See ScientificTypes.jl documentation for more on the scitype function.

New implementations

Optional. The fallback return value is Union{}.

source

LearnAPI.target_observation_scitype — Function

LearnAPI.target_observation_scitype(learner)

Return an upper bound S on the scitype (scientific type) of each observation of any target variable associated with the learner. See LearnAPI.jl documentation for the meaning of "target variable". See ScientificTypes.jl documentation for an explanation of the scitype function, which it provides.

Specifically, both of the following are always true:

If :(LearnAPI.target) in LearnAPI.functions(learner) (i.e., fit consumes target variables) then ScientificTypes.scitype(o) <: S for each o in target_observations, where target_observations =LearnAPI.target(learner, observations), observations =LearnAPI.obs(learner, data), and data is a supported argument in the call fit(learner, data). Here, "for each o in target_observations" is understood in the sense of the data interface specified for the learner, LearnAPI.data_interface(learner). For example, if this is LearnAPI.RandomAccess(), then this means "for each o in MLCore.eachobs(target_observations)".
S is an upper bound on the scitype of (point) observations that might normally be extracted from the output of predict.
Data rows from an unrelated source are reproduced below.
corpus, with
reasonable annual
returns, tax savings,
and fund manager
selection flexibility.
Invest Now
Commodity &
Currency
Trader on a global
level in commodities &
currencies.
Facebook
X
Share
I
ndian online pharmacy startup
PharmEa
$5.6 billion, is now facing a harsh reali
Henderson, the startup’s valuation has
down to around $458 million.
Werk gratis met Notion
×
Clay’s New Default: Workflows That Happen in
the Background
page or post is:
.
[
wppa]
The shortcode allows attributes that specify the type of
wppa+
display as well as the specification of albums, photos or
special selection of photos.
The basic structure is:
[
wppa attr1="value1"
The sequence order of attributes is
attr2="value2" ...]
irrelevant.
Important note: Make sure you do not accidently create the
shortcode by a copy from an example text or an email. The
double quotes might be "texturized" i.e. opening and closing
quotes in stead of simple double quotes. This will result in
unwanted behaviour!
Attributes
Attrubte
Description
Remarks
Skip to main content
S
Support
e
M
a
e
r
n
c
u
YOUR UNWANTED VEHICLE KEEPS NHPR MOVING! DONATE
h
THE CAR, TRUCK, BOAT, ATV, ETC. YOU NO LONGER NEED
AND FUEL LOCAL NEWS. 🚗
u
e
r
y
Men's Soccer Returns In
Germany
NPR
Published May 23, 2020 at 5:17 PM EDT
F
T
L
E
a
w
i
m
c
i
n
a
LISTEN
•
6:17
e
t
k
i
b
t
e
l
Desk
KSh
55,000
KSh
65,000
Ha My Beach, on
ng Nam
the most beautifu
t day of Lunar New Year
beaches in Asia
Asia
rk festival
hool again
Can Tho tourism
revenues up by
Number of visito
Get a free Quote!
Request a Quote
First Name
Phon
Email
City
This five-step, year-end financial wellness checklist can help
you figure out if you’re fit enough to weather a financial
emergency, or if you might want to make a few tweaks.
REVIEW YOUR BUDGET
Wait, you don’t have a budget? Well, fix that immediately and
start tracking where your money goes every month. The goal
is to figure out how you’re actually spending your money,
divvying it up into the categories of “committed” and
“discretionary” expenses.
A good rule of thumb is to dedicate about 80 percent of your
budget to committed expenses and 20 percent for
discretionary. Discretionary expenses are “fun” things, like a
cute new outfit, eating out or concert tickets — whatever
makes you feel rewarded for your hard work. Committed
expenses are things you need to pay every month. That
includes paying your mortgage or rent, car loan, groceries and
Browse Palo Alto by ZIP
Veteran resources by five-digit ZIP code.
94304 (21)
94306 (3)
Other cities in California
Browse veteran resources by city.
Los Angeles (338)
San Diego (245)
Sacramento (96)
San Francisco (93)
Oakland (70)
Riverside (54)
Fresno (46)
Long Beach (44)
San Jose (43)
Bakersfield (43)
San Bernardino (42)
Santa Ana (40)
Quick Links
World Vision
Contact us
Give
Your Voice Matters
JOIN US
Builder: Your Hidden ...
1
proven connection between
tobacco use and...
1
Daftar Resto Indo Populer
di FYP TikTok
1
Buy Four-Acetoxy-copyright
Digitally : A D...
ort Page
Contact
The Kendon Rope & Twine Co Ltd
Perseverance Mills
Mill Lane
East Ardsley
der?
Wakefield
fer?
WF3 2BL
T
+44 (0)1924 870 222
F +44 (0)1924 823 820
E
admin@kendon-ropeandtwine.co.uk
To illustate the second property, suppose we have

model = fit(learner, data)
ŷ = predict(model, Sampleable(), data_new)

Then each individual sample generated by each "observation" of ŷ (a vector of sampleable objects, say) will be bound in scitype by S.

See also See also LearnAPI.fit_scitype.

New implementations

Optional. The fallback return value is Any.

source

LearnAPI.is_static — Function

LearnAPI.is_static(learner)

Returns true if fit is called with no data arguments, as in fit(learner). That is, learner does not generalize to new data, and data is only provided at the predict or transform step.

For example, some clustering algorithms are applied with this workflow, to assign labels to the observations in X:

model = fit(learner) # no training data
labels = predict(model, X) # may mutate `model`!

# extract some byproducts of the clustering algorithm (e.g., outliers):
LearnAPI.extras(model)

New implementations

This trait, falling back to false, may only be overloaded when fit has no data arguments. See more at fit.

source

LearnAPI.learners — Function

LearnAPI.learners(learner)

Return the properties of learner whose corresponding values are themselves learners.